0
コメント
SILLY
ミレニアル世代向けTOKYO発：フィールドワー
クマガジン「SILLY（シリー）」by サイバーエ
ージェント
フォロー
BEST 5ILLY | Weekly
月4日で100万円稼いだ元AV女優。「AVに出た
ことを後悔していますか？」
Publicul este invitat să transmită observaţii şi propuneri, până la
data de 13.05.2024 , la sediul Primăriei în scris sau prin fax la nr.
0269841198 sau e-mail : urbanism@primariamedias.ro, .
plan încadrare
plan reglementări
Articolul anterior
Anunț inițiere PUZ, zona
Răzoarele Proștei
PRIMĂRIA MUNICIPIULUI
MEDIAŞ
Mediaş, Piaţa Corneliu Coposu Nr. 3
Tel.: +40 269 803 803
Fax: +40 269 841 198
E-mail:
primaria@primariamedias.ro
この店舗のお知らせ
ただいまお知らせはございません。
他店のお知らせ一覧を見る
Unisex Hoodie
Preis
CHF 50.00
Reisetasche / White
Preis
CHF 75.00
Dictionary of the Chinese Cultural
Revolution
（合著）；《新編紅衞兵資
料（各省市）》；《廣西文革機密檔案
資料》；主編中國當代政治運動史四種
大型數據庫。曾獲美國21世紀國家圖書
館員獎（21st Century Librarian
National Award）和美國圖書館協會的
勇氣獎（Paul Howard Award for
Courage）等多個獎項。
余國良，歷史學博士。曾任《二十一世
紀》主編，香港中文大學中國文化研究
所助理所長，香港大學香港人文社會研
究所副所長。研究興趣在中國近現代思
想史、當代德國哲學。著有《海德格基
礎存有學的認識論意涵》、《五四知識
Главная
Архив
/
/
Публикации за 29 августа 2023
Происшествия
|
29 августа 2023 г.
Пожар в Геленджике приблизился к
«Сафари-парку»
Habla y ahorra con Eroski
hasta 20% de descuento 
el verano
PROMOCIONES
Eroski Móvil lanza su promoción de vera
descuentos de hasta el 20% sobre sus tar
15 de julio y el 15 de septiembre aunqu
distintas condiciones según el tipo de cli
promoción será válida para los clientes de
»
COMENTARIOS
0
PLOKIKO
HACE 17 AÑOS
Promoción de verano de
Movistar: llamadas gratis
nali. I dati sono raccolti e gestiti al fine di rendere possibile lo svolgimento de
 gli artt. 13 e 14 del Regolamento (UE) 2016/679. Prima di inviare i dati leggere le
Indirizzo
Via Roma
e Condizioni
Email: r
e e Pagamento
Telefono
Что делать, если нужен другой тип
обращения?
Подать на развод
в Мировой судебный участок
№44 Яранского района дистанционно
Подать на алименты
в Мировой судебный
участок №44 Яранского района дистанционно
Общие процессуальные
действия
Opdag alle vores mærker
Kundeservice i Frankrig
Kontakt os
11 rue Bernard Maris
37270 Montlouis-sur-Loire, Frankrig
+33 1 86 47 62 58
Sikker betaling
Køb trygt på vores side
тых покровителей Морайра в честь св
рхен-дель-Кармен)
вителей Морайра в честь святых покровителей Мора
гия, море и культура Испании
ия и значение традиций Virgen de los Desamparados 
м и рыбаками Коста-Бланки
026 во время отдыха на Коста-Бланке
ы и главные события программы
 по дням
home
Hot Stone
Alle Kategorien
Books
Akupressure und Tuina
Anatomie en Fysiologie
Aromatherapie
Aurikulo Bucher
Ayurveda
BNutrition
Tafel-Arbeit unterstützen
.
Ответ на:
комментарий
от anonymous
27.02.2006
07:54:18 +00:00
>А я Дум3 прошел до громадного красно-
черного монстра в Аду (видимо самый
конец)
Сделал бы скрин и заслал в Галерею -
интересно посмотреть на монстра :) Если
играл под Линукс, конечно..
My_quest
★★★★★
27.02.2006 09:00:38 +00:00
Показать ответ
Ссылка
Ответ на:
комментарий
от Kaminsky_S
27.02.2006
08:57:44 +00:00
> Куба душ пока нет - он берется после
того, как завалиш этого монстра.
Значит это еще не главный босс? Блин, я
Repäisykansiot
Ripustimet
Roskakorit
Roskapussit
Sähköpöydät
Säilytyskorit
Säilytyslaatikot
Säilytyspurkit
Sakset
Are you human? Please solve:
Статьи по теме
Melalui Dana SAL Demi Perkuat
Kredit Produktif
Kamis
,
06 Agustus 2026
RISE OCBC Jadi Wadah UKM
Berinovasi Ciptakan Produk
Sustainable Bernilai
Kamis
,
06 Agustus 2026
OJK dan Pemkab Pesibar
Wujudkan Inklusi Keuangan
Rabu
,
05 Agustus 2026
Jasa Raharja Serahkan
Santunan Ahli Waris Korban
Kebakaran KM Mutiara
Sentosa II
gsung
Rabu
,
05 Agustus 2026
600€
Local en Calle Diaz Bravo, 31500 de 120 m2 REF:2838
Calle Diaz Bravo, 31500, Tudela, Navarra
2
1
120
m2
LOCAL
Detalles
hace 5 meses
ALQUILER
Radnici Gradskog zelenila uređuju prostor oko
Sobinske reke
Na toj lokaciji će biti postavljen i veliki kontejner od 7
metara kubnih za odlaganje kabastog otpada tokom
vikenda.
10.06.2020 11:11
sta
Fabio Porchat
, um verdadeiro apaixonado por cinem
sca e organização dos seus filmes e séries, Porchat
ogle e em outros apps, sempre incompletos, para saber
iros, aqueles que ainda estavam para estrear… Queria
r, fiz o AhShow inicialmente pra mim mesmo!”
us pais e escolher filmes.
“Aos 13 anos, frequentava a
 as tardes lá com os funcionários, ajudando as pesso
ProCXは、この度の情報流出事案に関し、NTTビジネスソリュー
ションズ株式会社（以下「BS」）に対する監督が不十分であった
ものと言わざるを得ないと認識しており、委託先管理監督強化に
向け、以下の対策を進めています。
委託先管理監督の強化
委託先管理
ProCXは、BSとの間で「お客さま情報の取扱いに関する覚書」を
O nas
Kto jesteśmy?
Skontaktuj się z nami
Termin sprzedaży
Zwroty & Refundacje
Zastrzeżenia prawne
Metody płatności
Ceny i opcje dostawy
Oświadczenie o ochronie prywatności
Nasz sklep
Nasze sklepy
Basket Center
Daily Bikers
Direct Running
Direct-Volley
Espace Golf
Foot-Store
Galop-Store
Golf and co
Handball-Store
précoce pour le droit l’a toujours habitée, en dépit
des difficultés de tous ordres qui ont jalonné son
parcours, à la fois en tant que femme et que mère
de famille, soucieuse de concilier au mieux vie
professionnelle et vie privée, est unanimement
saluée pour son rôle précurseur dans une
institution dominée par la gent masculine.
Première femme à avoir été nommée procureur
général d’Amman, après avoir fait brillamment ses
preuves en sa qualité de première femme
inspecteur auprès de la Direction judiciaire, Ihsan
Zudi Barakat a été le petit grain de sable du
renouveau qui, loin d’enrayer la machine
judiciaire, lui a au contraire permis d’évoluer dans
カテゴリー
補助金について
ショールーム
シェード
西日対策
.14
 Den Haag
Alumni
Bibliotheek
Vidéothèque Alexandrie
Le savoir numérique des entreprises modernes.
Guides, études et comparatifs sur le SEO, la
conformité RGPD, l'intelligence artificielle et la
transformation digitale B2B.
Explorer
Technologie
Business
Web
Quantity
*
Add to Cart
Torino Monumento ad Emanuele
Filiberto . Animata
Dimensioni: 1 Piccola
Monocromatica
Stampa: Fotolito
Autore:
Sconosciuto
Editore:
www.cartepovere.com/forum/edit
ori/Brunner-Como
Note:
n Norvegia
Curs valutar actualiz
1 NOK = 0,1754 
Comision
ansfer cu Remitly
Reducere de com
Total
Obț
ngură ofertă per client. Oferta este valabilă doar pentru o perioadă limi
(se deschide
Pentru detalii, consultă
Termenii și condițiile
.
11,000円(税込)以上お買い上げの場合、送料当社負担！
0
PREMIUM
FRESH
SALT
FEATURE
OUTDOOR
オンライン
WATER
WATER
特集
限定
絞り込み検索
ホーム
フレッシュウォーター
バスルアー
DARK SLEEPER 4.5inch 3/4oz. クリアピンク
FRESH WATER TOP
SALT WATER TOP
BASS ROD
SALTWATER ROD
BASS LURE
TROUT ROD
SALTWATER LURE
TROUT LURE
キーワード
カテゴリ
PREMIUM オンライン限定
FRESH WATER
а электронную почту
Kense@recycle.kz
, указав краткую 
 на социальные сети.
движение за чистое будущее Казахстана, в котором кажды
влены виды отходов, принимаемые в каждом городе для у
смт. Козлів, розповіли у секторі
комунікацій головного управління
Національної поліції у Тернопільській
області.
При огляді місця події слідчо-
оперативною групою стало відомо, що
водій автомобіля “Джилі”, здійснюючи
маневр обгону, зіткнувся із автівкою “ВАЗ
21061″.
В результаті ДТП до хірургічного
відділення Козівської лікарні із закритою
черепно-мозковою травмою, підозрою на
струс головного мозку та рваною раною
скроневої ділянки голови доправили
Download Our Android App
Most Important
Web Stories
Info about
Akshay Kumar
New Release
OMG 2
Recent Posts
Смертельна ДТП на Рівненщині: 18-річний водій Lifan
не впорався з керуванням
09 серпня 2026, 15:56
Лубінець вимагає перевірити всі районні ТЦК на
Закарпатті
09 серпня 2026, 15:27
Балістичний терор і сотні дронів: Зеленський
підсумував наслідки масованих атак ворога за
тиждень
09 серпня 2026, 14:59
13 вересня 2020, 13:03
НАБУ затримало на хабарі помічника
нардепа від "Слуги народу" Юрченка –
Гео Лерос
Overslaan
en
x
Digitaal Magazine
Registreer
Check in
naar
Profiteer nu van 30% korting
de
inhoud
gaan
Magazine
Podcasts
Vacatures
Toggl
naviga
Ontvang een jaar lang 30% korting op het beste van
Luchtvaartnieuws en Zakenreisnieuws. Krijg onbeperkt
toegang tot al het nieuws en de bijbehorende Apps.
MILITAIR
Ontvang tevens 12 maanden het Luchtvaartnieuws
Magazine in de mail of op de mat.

# # # #

#### WHAT THE TASK ASKS
Rewrite everything from the first line down to the line holding "data de 13.05.2024", swapping "Weekly" for "Monthly" and keeping all else the same.

#### EXERCISE ANSWER
0
コメント
SILLY
ミレニアル世代向けTOKYO発：フィールドワー
クマガジン「SILLY（シリー）」by サイバーエ
ージェント
フォロー
BEST 5ILLY | Monthly
月4日で100万円稼いだ元AV女優。「AVに出た
ことを後悔していますか？」
Publicul este invitat să transmită observaţii şi propuneri, până la
data de 13.05.2024 , la sediul Primăriei în scris sau prin fax la nr.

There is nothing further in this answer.